Why are we talking about the Rays’ bench? Because this is the rare AL team where the manager will actually use all 25 guys. Between platoon issues, health, and a catcher who’s there solely for his defense, the backups will be active. Even the more entrenched starters carry some intrigue: Upton’s an intriguing upside play at age 27 in a walk year; Longoria’s primed for a huge season given last year’s bad luck on balls in play and lost time; and Jennings has a chance to eclipse his predecessor Carl Crawford’s production at some point maybe even as soon as this year. Other than Pena and Molina, there’s a lot of potential variance in this lineup, much of it on the good side.

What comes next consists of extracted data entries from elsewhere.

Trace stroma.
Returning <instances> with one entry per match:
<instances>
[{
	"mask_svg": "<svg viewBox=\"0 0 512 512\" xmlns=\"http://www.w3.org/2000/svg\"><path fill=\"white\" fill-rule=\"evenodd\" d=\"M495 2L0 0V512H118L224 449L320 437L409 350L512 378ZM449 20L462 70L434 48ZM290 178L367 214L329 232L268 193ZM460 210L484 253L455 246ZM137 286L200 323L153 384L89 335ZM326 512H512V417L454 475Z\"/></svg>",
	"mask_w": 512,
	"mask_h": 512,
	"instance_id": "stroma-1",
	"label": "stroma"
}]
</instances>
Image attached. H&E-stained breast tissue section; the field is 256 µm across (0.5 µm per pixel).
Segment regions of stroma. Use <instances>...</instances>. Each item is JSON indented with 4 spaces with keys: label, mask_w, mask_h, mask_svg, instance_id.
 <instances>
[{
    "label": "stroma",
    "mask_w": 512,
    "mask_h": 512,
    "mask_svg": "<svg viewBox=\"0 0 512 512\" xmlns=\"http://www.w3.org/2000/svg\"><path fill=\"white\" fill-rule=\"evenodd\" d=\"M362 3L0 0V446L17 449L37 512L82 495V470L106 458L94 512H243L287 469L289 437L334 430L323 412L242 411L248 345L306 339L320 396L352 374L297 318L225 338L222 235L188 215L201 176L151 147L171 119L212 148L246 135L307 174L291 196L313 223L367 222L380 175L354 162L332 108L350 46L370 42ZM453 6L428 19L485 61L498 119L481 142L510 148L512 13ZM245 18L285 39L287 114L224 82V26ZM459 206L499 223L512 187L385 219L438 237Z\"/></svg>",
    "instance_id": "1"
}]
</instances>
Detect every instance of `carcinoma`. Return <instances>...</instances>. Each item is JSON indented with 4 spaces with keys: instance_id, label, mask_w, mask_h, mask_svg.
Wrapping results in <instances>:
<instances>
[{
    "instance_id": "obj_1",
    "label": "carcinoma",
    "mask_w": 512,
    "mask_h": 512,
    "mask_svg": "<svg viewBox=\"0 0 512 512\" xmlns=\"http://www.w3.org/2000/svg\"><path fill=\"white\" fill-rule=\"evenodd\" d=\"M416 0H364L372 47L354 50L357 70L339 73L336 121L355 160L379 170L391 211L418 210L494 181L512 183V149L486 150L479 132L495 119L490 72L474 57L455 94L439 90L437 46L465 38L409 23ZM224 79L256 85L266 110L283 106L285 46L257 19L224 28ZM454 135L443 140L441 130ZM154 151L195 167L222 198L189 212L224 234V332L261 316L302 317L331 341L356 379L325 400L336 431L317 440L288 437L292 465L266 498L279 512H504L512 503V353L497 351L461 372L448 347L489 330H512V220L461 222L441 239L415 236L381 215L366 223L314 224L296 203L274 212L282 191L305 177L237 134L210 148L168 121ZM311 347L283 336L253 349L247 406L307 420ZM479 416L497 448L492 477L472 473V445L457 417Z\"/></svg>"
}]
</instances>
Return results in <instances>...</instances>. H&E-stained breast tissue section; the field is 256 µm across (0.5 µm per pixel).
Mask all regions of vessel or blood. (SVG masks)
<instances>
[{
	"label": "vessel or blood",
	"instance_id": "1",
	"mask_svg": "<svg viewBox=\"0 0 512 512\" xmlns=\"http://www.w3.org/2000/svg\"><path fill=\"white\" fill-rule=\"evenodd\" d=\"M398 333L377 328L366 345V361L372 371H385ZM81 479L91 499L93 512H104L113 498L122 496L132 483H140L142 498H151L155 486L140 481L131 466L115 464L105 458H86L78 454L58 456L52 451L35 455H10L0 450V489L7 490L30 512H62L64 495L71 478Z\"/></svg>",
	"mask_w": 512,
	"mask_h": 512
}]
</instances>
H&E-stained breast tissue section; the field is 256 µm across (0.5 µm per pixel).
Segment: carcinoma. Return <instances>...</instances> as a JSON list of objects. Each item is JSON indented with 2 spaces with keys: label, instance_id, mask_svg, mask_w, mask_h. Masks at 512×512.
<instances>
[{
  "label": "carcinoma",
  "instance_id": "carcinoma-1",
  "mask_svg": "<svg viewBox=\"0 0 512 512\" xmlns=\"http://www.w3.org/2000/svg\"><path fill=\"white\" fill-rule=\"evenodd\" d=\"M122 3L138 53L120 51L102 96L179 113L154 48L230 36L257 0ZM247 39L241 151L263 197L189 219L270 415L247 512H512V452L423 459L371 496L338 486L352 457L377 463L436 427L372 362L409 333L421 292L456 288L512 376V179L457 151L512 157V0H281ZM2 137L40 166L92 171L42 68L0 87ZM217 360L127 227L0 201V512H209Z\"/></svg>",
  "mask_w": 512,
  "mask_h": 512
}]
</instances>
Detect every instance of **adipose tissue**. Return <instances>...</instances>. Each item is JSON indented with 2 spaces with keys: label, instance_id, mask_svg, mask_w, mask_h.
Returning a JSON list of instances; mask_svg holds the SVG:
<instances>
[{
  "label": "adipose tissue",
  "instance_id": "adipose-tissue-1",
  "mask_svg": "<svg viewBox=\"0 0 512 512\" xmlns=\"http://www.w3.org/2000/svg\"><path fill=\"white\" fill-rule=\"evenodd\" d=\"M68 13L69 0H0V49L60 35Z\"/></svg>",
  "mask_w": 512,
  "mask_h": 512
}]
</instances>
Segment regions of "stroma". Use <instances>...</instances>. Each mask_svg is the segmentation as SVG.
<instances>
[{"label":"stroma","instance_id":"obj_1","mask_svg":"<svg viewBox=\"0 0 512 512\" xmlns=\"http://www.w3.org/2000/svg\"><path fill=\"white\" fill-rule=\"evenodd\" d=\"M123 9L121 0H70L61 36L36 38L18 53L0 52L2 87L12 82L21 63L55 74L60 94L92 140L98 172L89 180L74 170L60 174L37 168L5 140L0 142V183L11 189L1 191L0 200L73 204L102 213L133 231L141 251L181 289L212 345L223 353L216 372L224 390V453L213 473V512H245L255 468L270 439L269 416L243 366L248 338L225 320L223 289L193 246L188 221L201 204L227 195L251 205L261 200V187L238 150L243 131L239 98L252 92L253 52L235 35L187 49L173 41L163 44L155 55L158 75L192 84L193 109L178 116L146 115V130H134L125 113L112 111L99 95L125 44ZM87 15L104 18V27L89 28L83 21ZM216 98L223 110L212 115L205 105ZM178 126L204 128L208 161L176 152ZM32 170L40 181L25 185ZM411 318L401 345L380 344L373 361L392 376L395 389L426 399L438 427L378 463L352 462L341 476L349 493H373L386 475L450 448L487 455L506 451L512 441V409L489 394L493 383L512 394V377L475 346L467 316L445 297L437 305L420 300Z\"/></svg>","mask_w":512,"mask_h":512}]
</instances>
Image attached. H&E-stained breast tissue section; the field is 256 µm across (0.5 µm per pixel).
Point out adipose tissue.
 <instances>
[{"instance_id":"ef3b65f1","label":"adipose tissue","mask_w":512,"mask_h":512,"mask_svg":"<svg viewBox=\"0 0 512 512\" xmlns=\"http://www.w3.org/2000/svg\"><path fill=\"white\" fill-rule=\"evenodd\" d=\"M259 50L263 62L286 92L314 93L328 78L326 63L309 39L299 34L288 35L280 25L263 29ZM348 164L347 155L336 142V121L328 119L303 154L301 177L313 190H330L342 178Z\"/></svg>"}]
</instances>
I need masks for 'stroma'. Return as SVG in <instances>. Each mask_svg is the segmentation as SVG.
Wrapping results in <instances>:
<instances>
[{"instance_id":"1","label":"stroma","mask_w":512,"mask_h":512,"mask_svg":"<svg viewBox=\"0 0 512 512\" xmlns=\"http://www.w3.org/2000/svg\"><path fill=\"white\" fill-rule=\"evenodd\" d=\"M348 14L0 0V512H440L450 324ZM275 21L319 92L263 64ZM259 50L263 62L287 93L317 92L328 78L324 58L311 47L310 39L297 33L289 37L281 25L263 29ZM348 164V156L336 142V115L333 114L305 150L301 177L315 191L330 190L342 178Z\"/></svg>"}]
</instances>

ROTATION (Bill James projections: IP, FIP)
James Shields (228, 3.83)
David Price (226, 3.60)
Jeremy Hellickson (194, 3.90)
Matt Moore (145, 3.64)
Jeff Niemann (159, 4.12)
The Rays’ second five: Wade Davis (or Jeff Niemann, depending on who loses the SP5 battle), Chris Archer, and the three Alexes, Cobb, Torres, and Colome. That could very well be better than the Orioles’ actual rotation. Tampa Bay’s brass talks often about their quest for depth, how they leverage it to beat top-heavy rival teams with more star power. But there may be an opportunity here in July, if the Rays need a veteran for the stretch run and are willing to part with some of that excess pitching. The bullpen’s also as well staffed as any in franchise history, with capable young arms like Jake McGee, Brandon Gomes, and Josh Lueke vying for spots behind solid late-inning duo Kyle Farnsworth and Joel Peralta. All this before we even touch a starting staff that features two pitchers capable of winning this year’s Cy Young in Shields and Price, last year’s Rookie of the Year in Hellickson, and a flame-throwing lefty in Moore who could have a better career than all of them by the time he’s done.

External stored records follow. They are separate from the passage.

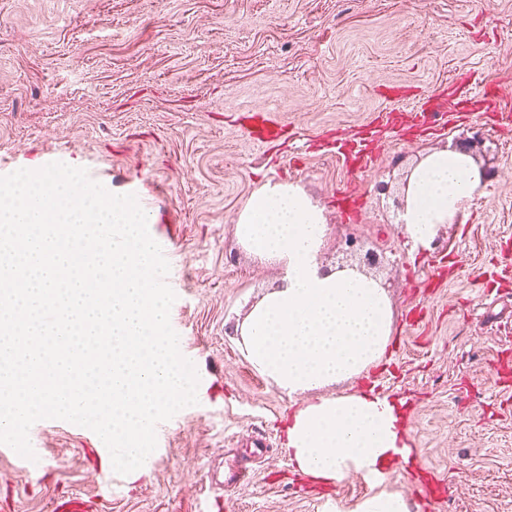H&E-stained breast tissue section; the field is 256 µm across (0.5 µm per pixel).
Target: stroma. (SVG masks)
I'll list each match as a JSON object with an SVG mask.
<instances>
[{
	"mask_svg": "<svg viewBox=\"0 0 512 512\" xmlns=\"http://www.w3.org/2000/svg\"><path fill=\"white\" fill-rule=\"evenodd\" d=\"M498 109L409 106L450 92ZM512 0H0V176L51 162L135 194L172 256L171 319L200 376L137 470L95 433L34 424L37 461L0 450V512H354L358 477L320 485L283 453L288 417L370 388L403 401L411 512H512ZM271 142L250 137L261 118ZM372 141L368 169L336 149ZM467 149L482 194L413 252L394 201L424 155ZM322 209L323 267L376 277L394 313L381 364L289 395L232 328L281 276L234 235L266 183Z\"/></svg>",
	"mask_w": 512,
	"mask_h": 512,
	"instance_id": "obj_1",
	"label": "stroma"
}]
</instances>
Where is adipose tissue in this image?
<instances>
[{
    "instance_id": "ef3b65f1",
    "label": "adipose tissue",
    "mask_w": 512,
    "mask_h": 512,
    "mask_svg": "<svg viewBox=\"0 0 512 512\" xmlns=\"http://www.w3.org/2000/svg\"><path fill=\"white\" fill-rule=\"evenodd\" d=\"M472 156L442 149L424 156L407 177L401 215L412 249L430 248L481 186ZM327 226L299 189L266 184L240 213L238 242L259 258L282 263L279 285L237 325L251 365L291 394L359 376L388 349L393 314L380 282L353 267L323 269ZM284 451L311 481L336 484L360 474L384 477L408 463L400 402L370 392L321 399L293 412Z\"/></svg>"
}]
</instances>
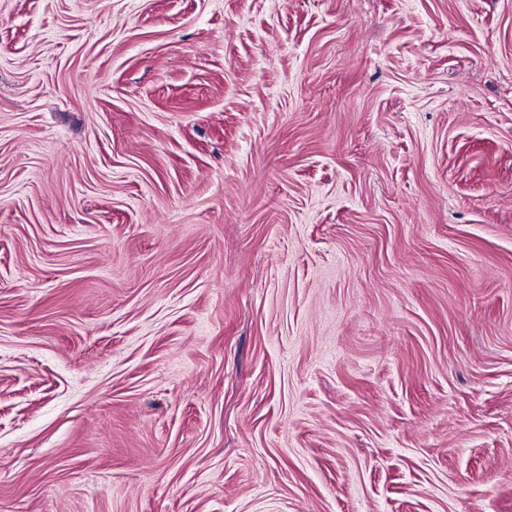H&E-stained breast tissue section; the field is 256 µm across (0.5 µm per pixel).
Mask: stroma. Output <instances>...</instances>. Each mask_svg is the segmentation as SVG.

Moore. “He’s above me where I was at the same time period. His changeup and his breaking ball, his slurve at 84, 85, 86. His fastball and his changeup are so good he probably doesn’t need that breaking ball. He has easier gas than I have. That’s the easiest 97 I’ve ever seen.” —David Price
IF EVERYTHING BREAKS RIGHT
The Rays make the playoffs for the fourth time in five years, making their initial worst-to-first burst look less and less like a miracle and more like a sustainable triumph of process over results. Aside from an abundance of pitching talent and one of the game’s best all-around players in Longoria, the Rays can count on a few extra wins a year from the litany of unorthodox strategies Joe Maddon and his staff deploy. They’ll shift three infielders to one side, against both left- and right-handed hitters. They’ll load the lineup with left-handed hitters against lefty pitching, and righties against a righty, if they spot a pitcher with, say, a killer changeup. The Rays run more aggressively than virtually anyone else, yet get caught less often than you’d expect. They keep their players healthier than nearly any other team. In short, they’ve mastered all the little edges needed to elevate them from intriguing sleepers to legitimate World Series contenders.
IF EVERYTHING GOES WRONG
The lineup springs too many holes, and a good Rays team proves not quite good enough to crack the postseason, even with the extra wild card in play. Don’t bet on it, though.